The presenter, who steps into the fabulous shoes of his beloved friend to host a revamp of the show on Channel 5, told us how Cilla fought “desperately” for LGBT+ inclusion on the show – but it never became a reality on the former ITV show.
Paul confirmed that discussions – led by Cilla – took place before she left the show in 2003. However, they sadly weren’t met with open arms by some…
“At the time it was ‘oh no, we can’t have that.’ Because you know what the press are like. ‘Filth, disgusting’. I love it when they get on their high horse and ride up to high moral grounds because the air must be very thin up there, that’s all I can say,” he tells us.
“They really piss me off, I feel like saying ‘it’s time to move on, get over yourselves,’ but they don’t do they?

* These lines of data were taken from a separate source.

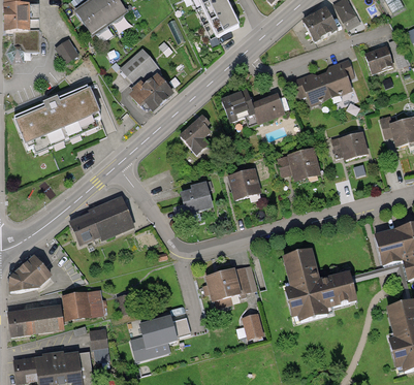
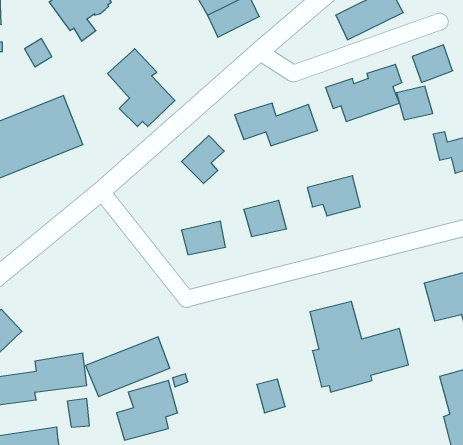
building: [341,131,370,158] -> [396,86,433,120]
building: [67,200,134,248] -> [86,337,170,397]
building: [208,265,255,299] -> none

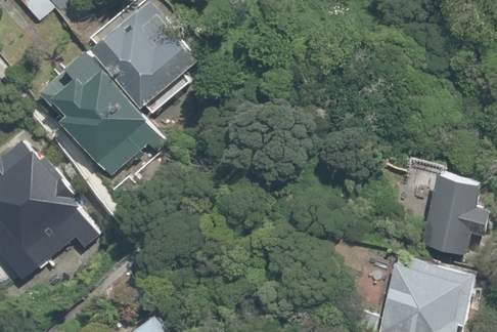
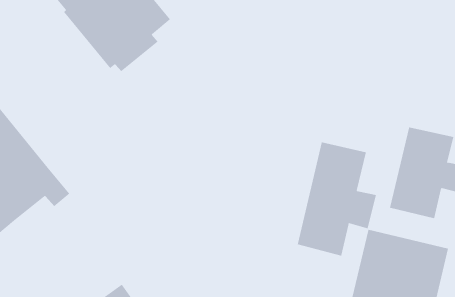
building: [38,43,159,170] -> none
building: none -> [297,141,376,256]

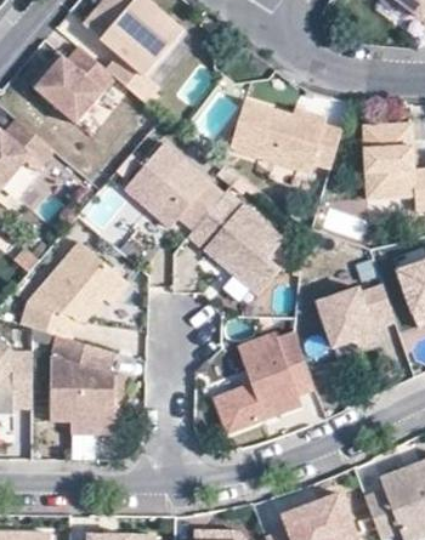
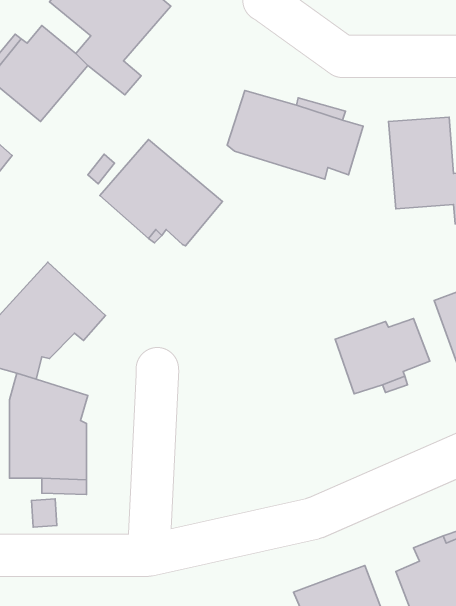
building: [188,187,283,291] -> none
building: [214,332,314,433] -> none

You only have to read comments to realise what we’re dealing with, fucking shocking. I thought homophobia was dead, but it’s not. It’s alive and bloody well.”
However, the new addition of gay, lesbian and bi contestants to the revamped show, it seems, is all thanks to Paul and the show’s new home on Channel 5…

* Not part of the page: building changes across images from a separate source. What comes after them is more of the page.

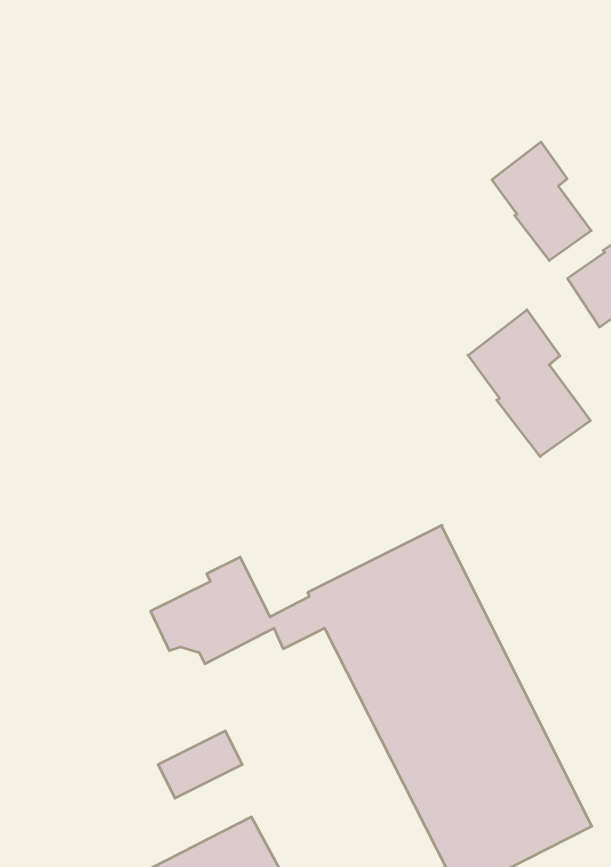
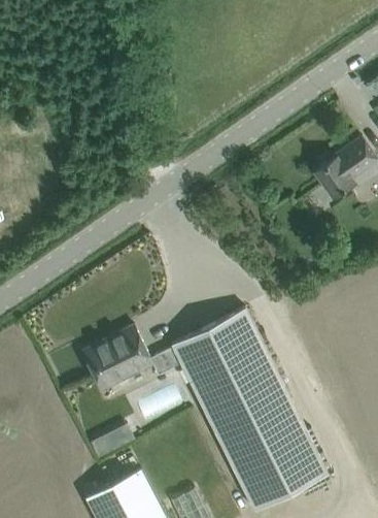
building: [492,142,591,261] -> none
building: [468,310,590,457] -> none

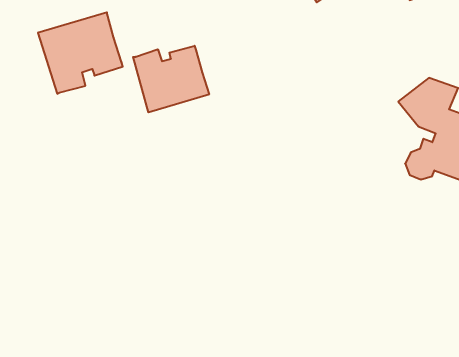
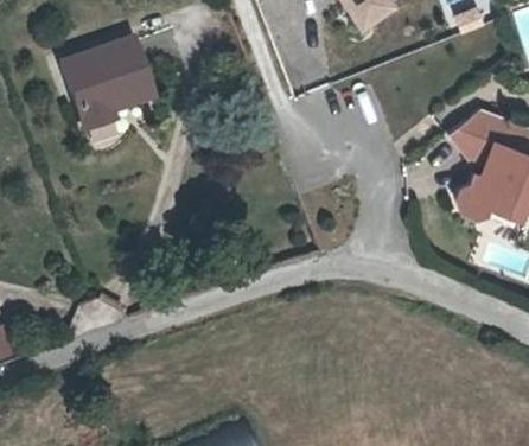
building: [133,46,209,112] -> none

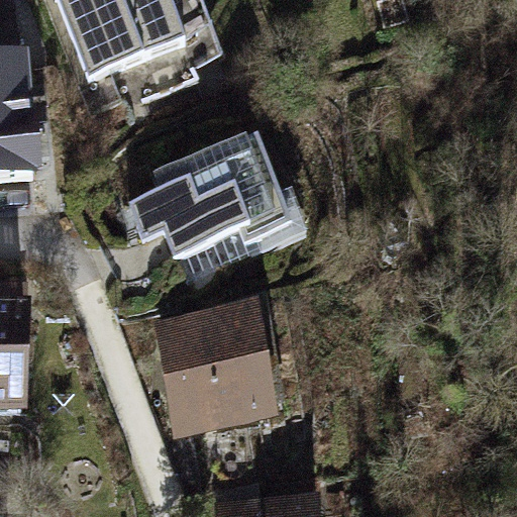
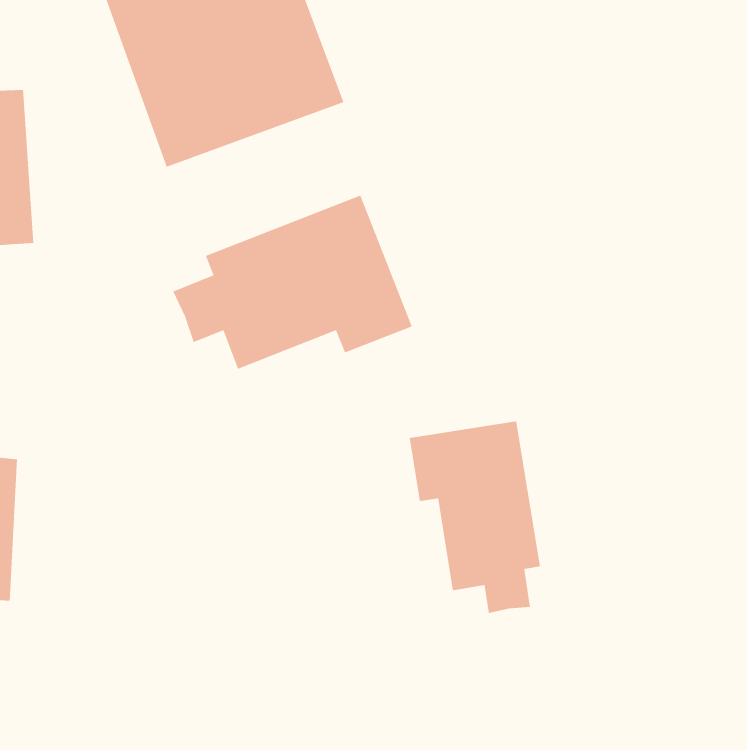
building: none -> [409,420,541,614]
building: [162,317,247,416] -> none

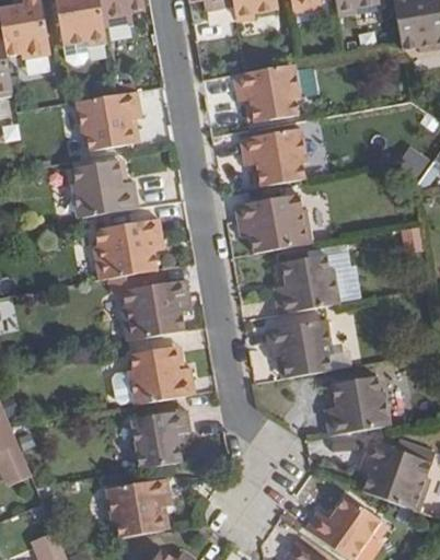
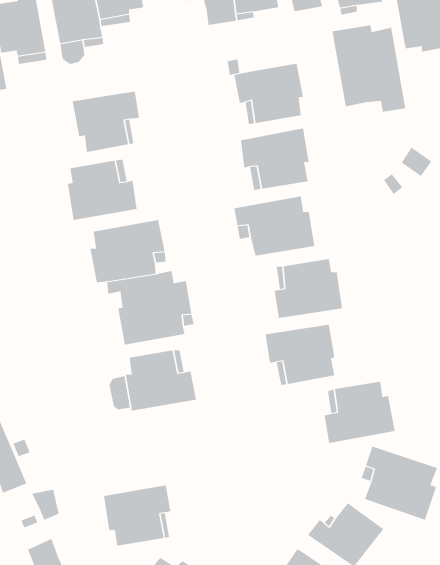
building: none -> [332,24,406,113]
building: [130,409,189,468] -> none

“I got the elephants out the room immediately,” he reveals of how life on Blind Date just got a little more inclusive. “I said to the first girl, ‘What’s the lesbian scene like in New Zealand?’ She said, ‘Bloody awful.’ I said, ‘Is that why you’ve come over here?’ She went, ‘Yeah, I’m woman mad.’ They were really open and honest. It was great. The audience were fabulous and I thought that worked.
“Channel 5, they’re right up for it – they were insistent on it, in fact. Because we’ve moved on,” he told Gay Times. “It’s 2017, you’ve got to educate people. It’s no longer boy meets girl. It’s boy meets boy, girl meets girl, boy meets whoever, whatever floats your boat. You have to acknowledge that. You can’t just have same old, same old. We’ve got the elderly coming in as well so there will be the over 70s.”

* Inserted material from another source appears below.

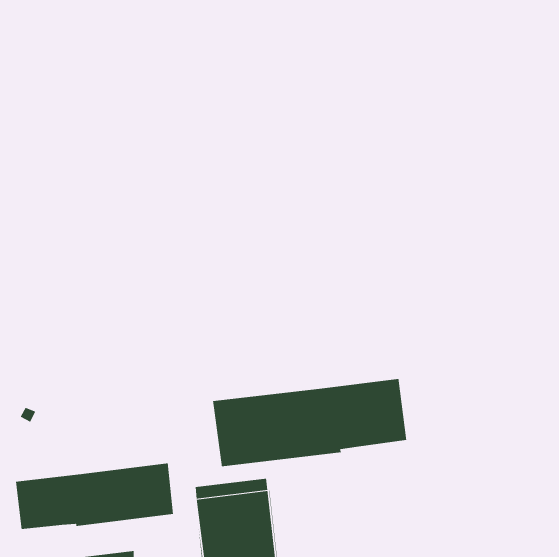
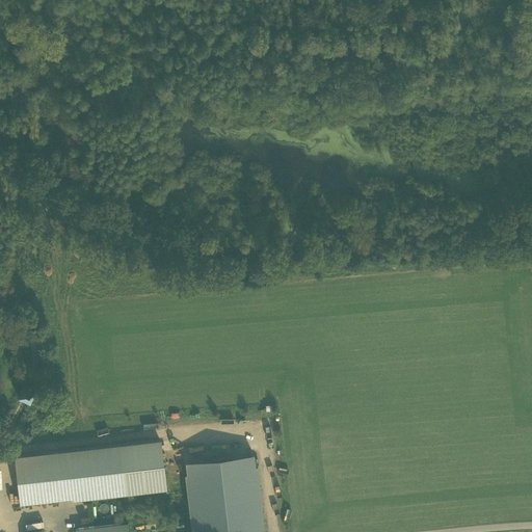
building: [213,378,407,467] -> none

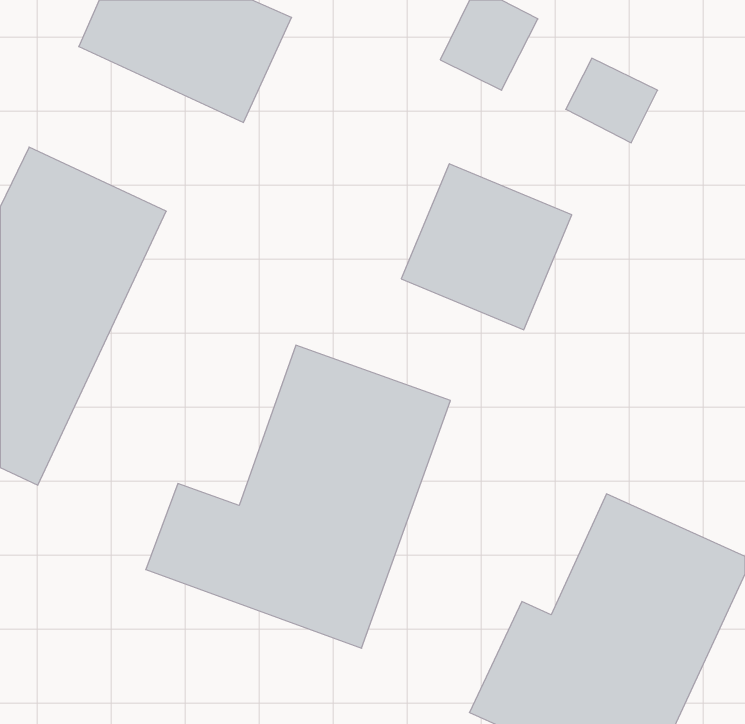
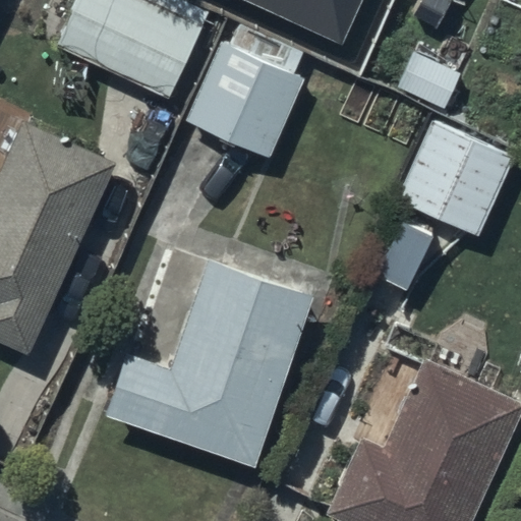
building: none -> [183,30,312,159]
building: [401,164,572,330] -> [396,121,515,237]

Paul added: “I think it’s really brave of them to make this step, ‘cos the others wouldn’t. Imagine the BBC? It wouldn’t happen, it just wouldn’t happen. It’s done as a normal date. I don’t say, ‘And now we’re going to meet our next contestants who are gay.’ There’s none of that.
“Take it as you want it, if you don’t like it turn over. That’s my attitude. That’s always been my bloody attitude. If you don’t like it, sod off. Sorry, I’m not changing it or toning it down for you.”